Cette remontée vers le sud de la surface du socle cristallin correspond à un ample bombement anticlinal SW-NE qui culmine à la Tête du Vet (cette dernière constituant une butte témoin où le matériel liasique est conservé à la voûte de l'anticlinal). Mais immédiatement plus au sud la surface de la pénéplaine anté-triasique est brutalement surhaussée, de plus de 500 m, jusqu'à la crête du chaînon de l'Arcanier, par une cassure majeure, la faille du Vet.
La surface de cette cassure, d'orientation SSW-NNE, pend très fortement vers le sud-est, comme on le voit bien dans la coupe naturelle, orthogonale à cet accident, qu'en donne le cours de la Bonne, en amont d'Entraigues.
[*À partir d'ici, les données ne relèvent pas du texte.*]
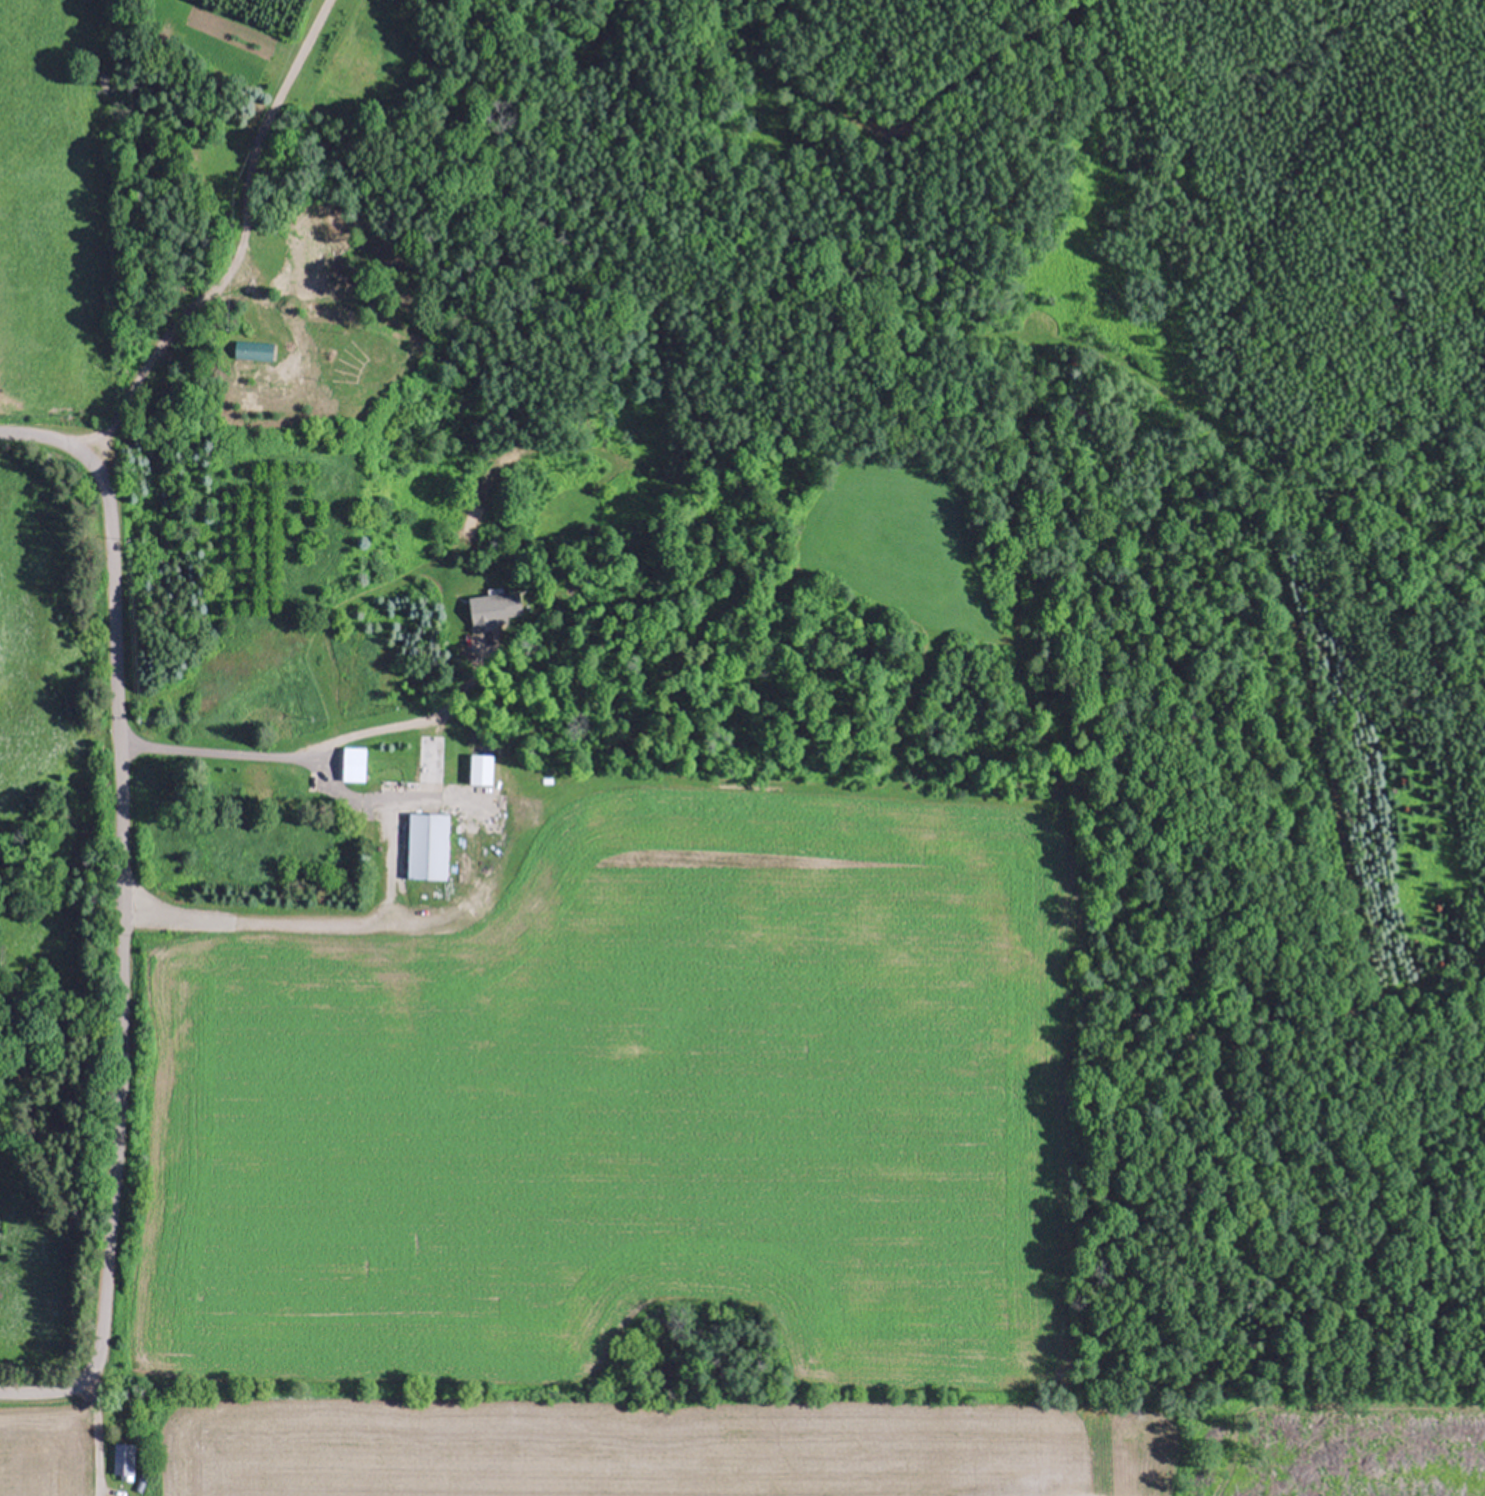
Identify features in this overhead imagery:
road: (239, 243)
building: (254, 350)
building: (343, 687)
building: (397, 764)
building: (481, 768)
building: (288, 786)
building: (428, 846)
road: (387, 853)
road: (120, 914)
road: (94, 1427)
building: (123, 1461)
Elle se suit vers le NE, dans le versant occidental du chaînon, jusqu'au pied des abrupts occidentaux du Pic Vert, où elle se connecte avec le chevauchement des Chétives, que l'on perd dans la couverture sédimentaire du versant nord-ouest de la Tête des Chétives. Pour autant il faut ce pendant distinguer l'un de l'autre ces deux accidents, dont les jeux sont sans doute différents, bien que complémentaires et synchrones (voir la page "Chétives").